4th February 2019

INR likely to open around 71.45/50

Friday’s India budget turned out to be populist, with sops to the middle class and farmers in the form of tax rebate for individuals with <5 lacs salary and cash transfer of 6k per year respectively. While Equity market liked the budget, since it can boost consumption, bond markets and INR reacted adversely.  The budget moved the fiscal deficit target for the year to 3.4%. There is a fear that this welfare budget leads to a fiscal slippage and higher borrowing projections and that led to a 15 bp jump in the 10y bond yield. The initial reaction of the bond and currency market is expected given the nature of the budget. But the medium term budget impact on INR could be positive as market perceives that this budget increases the chance of a Modi re-election. While this budget increases the possibility of RBI hold in this week’s policy, we think that RBI could go ahead with a cut, as inflation continues to be sober. The RBI monetary policy is on the 7th Feb.

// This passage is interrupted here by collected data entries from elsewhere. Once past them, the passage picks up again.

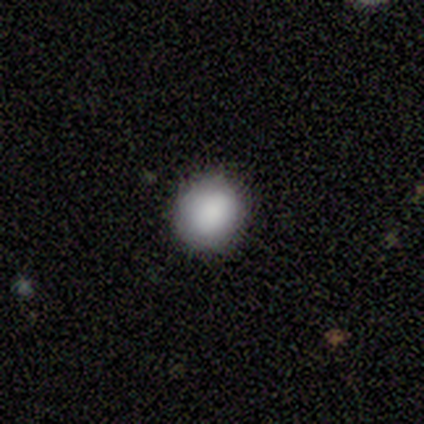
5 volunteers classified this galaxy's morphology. Smooth or featured? 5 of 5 (100%) said smooth. How rounded? 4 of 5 (80%) said round. Merging? 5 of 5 (100%) said none.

US jobs data, released on Friday, was better than expected. Jobs jumped 304k against an expected 165k. The previous month’s data was revised down to 225k from the earlier 312k. The unemployment rate jumped to 4%, and wage growth was lower than expected (0.1% month-on-month), probably due to the government shutdown. In spite of the large job increase, this release is not enough to move the needle on Fed expectations, as the wage growth still suggests a stable inflation. Dollar is stronger against JPY, jumping from 108.90 to 109.50. EUR is trading around 1.1460. Oil is higher on good US jobs data, and Venezuela concerns. Brent is trading at 62.50.

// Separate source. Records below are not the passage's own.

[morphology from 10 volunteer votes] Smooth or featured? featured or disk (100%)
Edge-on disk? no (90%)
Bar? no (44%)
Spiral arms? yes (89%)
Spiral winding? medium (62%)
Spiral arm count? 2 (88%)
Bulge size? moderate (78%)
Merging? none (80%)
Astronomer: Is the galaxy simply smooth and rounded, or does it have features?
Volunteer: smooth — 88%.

INR would be pressured mildly due to higher oil prices, and also due to the news around DHFL lending practices.  This week’s RBI policy is critical for the short term move in the Rupee. In the light of a populist budget, RBI’s take on fiscal deficit and inflation pressure is important. We expect the MPC to move on a rate cut and shift the stance to neutral, in spite of the budget. The next big trigger for global markets is the US-China discussions slated for the middle of Feb.  

5th February 2019

INR likely to open around 71.75

The Rupee has weakened beyond its recent range as worries about fiscal slippage coincided with overall Dollar strength and oil jump. EUR is trading at 1.1440 while JPY is trading just below 110.  GBP is weaker at 1.3040 level as no-deal Brexit fears continue to pull the Pound down. Crude is hovering around the 62.50 mark.

April-December fiscal deficit is at 112% of the budgeted target. This is actually lower than the deficit for the same period in the previous FY and the last quarter tends to be net revenue positive. RBI policy on the 7th would be in focus primarily for their take on the fiscal slippage possibility. RBI has historically been very clear on its stance that fiscal discipline is of utmost importance for maintaining inflation control. We expect RBI to go ahead with a rate cut, as there is enough room for real rates to turn lower.

In global markets, yesterday has been fairly uneventful and can be expected to be so at least this week, as China is closed for their new year. The Dollar is slowly crawling up, regaining the post FOMC losses and the next critical event is the US-China meet scheduled for Feb mid.

In spite of a dovish Fed, Dollar is back to its strength and with oil being supported by Venezuela concern and OPEC supply cut outlook, INR is on a mild depreciation path. But, as of now, there are no major triggers which can push the Rupee into a sustained depreciation patch, and one can expect some stability in INR once RBI policy is done with.

6th February 2019

INR likely to open around 71.60

The Dollar continues its strength, especially against European currencies. EUR is just around 1.14 and having broken the level yesterday once and GBP is trading below 1.30. USDJPY is flat around 109.90. Oil is down from yesterday, with Brent trading at around 62.10.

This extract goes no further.